Hinterwelt.net

1. March 2007
Angedacht

Hat irgendjemand gezählt, wie viele Artikel, Essays, Diskussionen, Interviews in den letzten Wochen und Monaten erschienen sind? Will das jemand zählen? Heute veröffentlichte Wolf Lepenies in der Welt einen Essay zur erneuten Standortbestimmung und Rechtfertigung der Geisteswissenschaften – in diesem Fall: an der Technischen Universität Berlin, wo die Abschaffung dieser Fächer aber bereits beschlossen ist ((In dem Papier Strukturelle Veränderungen in der Technischen Universität Berlin 1997/98 heißt es:
»Die Unabdingbarkeit geisteswissenschaftlicher […] Disziplinen für eine Technische Universität kann sich zum einen aus Synergieeffekten für die Entwicklung der Technikwissenschaften ergeben. […] Zum anderen kann sich diese Unabdingbarkeit aber auch herleiten aus der Bedeutung der Fächer für die Lehre […]«
Im Grunde sagt das bereits all’ das, was Herr Lepenies in seinem Essay schreibt. Vielleicht wäre es ja sinnvoll gewesen, zu Fragen, was sich in den knapp zehn Jahren an der Welt und dem Weltbild so sehr geändert hat, dass man die Fächer heute nicht mehr braucht.)) … vielleicht sollte es ein Nachruf werden. Stattdessen bietet er uns nur einen weiteren Aufruf an die Geisteswissenschaften, sich selbst »neu zu disziplinieren.«

Es mag an meiner eigenen, vielleicht versch(r)obenen Sicht liegen, dass ich dachte, diese Disziplinierung erfolge gewissermaßen von alleine, — auch ohne Apologien, die in großen deutschen Zeitungen veröffentlicht werden.
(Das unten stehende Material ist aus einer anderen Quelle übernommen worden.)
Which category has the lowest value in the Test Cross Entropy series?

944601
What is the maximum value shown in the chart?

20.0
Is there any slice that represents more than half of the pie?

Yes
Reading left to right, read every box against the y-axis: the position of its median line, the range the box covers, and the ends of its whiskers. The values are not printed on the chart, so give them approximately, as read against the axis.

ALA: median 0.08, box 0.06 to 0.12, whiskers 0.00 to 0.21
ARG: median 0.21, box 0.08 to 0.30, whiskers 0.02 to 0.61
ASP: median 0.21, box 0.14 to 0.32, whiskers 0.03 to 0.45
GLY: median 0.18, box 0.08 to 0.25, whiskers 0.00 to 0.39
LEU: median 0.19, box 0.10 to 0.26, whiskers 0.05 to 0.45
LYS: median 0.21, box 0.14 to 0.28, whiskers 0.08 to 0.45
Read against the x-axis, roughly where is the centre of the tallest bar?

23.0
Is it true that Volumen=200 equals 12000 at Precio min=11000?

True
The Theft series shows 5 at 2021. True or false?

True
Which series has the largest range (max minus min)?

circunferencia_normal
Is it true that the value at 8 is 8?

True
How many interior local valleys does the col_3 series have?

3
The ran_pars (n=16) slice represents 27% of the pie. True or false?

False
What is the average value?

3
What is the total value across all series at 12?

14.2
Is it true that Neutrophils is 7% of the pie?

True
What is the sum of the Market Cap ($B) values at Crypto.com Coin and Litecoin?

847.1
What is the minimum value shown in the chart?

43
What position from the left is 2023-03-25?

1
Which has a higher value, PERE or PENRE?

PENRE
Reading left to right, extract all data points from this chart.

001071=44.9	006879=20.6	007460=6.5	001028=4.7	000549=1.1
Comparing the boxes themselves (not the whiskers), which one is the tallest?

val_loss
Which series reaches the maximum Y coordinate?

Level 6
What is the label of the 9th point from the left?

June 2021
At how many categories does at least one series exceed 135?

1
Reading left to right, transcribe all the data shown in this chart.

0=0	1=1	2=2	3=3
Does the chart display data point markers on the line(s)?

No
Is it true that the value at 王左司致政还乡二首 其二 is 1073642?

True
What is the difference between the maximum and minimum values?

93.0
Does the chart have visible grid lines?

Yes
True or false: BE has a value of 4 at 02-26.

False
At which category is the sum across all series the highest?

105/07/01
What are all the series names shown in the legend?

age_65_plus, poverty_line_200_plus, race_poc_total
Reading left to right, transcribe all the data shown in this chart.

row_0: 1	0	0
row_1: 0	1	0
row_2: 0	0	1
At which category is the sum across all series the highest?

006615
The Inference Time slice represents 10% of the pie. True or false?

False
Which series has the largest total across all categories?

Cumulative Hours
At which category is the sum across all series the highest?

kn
Es mag auch an dieser versch(r)obenen Sicht liegen, dass ich im Bekanntenkreis auf die Frage nach dem »Nutzen« bisher immer sehr kurz geantwortet habe:

Nun letztlich ist die Frage nach dem »Nutzen« der Philosophie und der Geisteswissenschaften wohl eine Frage, die auf das Verhältnis von Theorie und Praxis abzielt. Im konkreten Beispiel: Wie war das mit der Demokratie? Gab es die bereits und dann hat jemand eine schöne Theorie dazu gemacht? Oder war es andersherum?

Es mag sein, dass die Sicht der Hochschulpolitik eine wenig beneidenswerte und ungleich differenziertere ist, wenn es um das Verteilen der Finanzmittel geht, aber mit dem Vorschlag Wolf Lepenies zur Neubesinnung und -orientierung der Geisteswissenschaften, werden bestimmt keine Goldtaler für die Forschung aus dem Himmel fallen:

Heute wäre über die Seele im Zeitalter des Internet nachzudenken, über den Menschen in der Ära von Google, von Web 2.0 und »Second Life« – der virtuellen 3D-Welt, in welcher wir uns eine alternative Existenz aufbauen können.

Na, siehste, das wird schon diskutiert, das ist wirklich nix Neues und auch nix Inovatives. Das wurde ansatzweise sogar schon hier, in dieser kleinen Hinterwelt angedacht.

Ein Kommentar

  1. In einem Programmheft des “Haus der Kulturen der Welt” in Berlin war über eine Darbietung traditioneller Sakralmusik tibetischer Mönche zu lesen, es würde sich um “archaische Musik ohne Strukturen” handeln. Der Text wurde offensichtlich von jemandem geschrieben, der nicht in der Lage war, die strengen, aber eben sehr andersartigen Strukturen dieser Musik zu erkennen.
    Der von der Musikindustrie erfundene Begriff “Worldmusic” suggeriert, dass nun jeder ein Experte sei. Tatsächlich handelt es sich aber um westliche Popmusik mit einigen Stilelementen ethnischer Musikarten, die unserer Metrik und unserem Tonsystem angepasst wurden.
    Erst wenn wir erkennen, warum sich unterschiedliche Kulturen gar nicht verstehen können, sind wir in der Lage, Schritte zu unternehmen, um uns zu verstehen. Wir benötigen nach wie vor Experten in der Volksbildung und als Vermittler zwischen den Kulturen.
    Ich bin Musikethnologin (Vergleichende Musikwissenschaft) und durch Einsparungen bei der Stiftung Preußischer Kulturbesitz arbeitslos geworden. Wer weiß einen neuen Wirkungsbereich für mich? Ich bin flexibel.